Robots can help socialize autistic children and UAE’s Atlab is a practical example

Image via Atlab.

Robotics and artificial intelligence (AI) are both revolutionizing all industries, and healthcare has been at the core of their activities. As PwC described it, “this is no longer sci-fi”, and we have already explored how robots could assist in hospitals and that the development of healthtech is holding a promise of better life conditions. But in fact, robots can do much more.  

In March 2017, Reuters reported a story about a British robot called Kaspar whose job had gone beyond medical assistance to become a real supporter in the integration process and therapy of autistic children. How does Kaspar do it? Simple — he caters to the two fundamentals that autistic children are lacking: complicated emotions and efficient communication. Kaspar was designed to be less lifelike with simplified features so the autistic kid could feel more comfortable around him, which would stimulate more seamless communication and reflexes.

Milo is another example of a robot that participates in the socialization of autistic children via a robot-delivered, clinically tested curriculum. Under Robots4Autism, a comprehensive intervention program, kids will gain more confidence while improving their behavioral skills, thanks to their Milo fellow.

According to World Health Organization (WHO), one in every 160 children has an autism spectrum disorder (ASD), and tech is becoming a key player in this domain to help those children better socialize.

The MENA region is there, too

There are numerous examples of robots being more increasingly employed in integrating autistic children around the world, and the MENA region is demonstrating a similar pace.  

Atlab, a UAE-based tech learning solutions company, has provided a robotic teaching assistant to interact with autistic kids at the Umm Al Quwain Autism Centre in Dubai in an initiative led by the Ministry of Community Development.

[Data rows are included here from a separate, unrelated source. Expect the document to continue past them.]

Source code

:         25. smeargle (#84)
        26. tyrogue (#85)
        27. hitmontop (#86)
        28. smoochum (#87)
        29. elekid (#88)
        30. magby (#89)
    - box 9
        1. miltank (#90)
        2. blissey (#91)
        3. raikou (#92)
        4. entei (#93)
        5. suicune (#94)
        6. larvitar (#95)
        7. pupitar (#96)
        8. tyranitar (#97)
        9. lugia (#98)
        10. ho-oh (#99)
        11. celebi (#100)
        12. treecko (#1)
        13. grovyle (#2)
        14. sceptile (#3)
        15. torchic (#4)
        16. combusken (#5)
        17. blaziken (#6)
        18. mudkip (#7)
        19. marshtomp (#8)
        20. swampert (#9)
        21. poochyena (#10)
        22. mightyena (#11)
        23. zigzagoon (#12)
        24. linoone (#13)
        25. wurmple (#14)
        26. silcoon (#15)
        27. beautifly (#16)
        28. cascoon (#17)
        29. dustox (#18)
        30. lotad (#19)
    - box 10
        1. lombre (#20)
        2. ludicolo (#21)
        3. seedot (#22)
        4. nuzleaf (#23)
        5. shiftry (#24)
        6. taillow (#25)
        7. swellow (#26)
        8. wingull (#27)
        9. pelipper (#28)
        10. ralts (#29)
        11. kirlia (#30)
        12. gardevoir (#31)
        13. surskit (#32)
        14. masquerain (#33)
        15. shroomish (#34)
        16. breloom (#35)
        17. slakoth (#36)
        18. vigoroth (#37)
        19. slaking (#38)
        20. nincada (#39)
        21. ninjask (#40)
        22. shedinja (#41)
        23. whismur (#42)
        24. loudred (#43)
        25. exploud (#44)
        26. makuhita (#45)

Atlab Teach Assist was unveiled for the first time in 2017 during Global Education Supplies and Solutions (GESS) Dubai. In an interview with Wamda, Nilesh Korgaonkar, general manager of Atlab, explained that Atlab Teach Assist is a humanoid robot specifically designed to be deployed in schools. “The Teach Assist that has been deployed at the Autism Centre assists in improving the students’ learning skills through visually attractive educational games and also helps the therapists assess individual students better,” he said.

The robot can provide the therapists at the Autism Centre with the required information about each student. Currently, the robot is remote-controlled by therapists who use a web portal to assign specific tasks to every student remotely.

According to Korgaonkar, the experience of interacting with a robot has undoubtedly created a lot of excitement among both the students and their parents. “Children with autism tend to get more interactive with robots compared to humans since robots are easier for them to understand and are more predictable,” he asserted.

He added that parents were especially encouraged by the changes they witnessed in the way their children interacted with the robots. As for the therapists, they were also impressed by the robot-assisted treatments. “Not only are they able to assess the patients better, but they have reported significant impact the games have on children and the way they perceive visual images,” he said.

Cost and future tasks

In general, Atlab focuses on developing innovative custom applications for education, corporates, and industries through robotics and humanoid applications. When asked about the reason behind providing services to  autistic children, Korgaonkar explained that this was their first assignment in the healthcare sector. “We’re excited to be part of such an initiative and contribute to a meaningful change in our society. Atlab has been playing a lead role in supporting innovation within the education sector, and we are extending our mandate to cater to a more specific need group,” he stated.  

When it comes to the cost of building such robot, and how profitable it would be for an autism center to hire it, Korgaonkar said the cost varies depending on the

features of the humanoid, but the average is at $20,000 for a basic robot. “Medical facilities have already started deploying robots for various services, including performing advanced precision surgeries. With technology advancing at a much faster rate, expect it to grow further into various spheres such as patient care post-surgical care...etc.,” he said.

He believes that the development of robots is limitless, elaborating that “with the advancement of AI and machine learning, and robots getting a more human look and feel, the possibilities are immense. Robots are already assisting those with speech and learning difficulties and those with hearing impairment to learn through sign language.”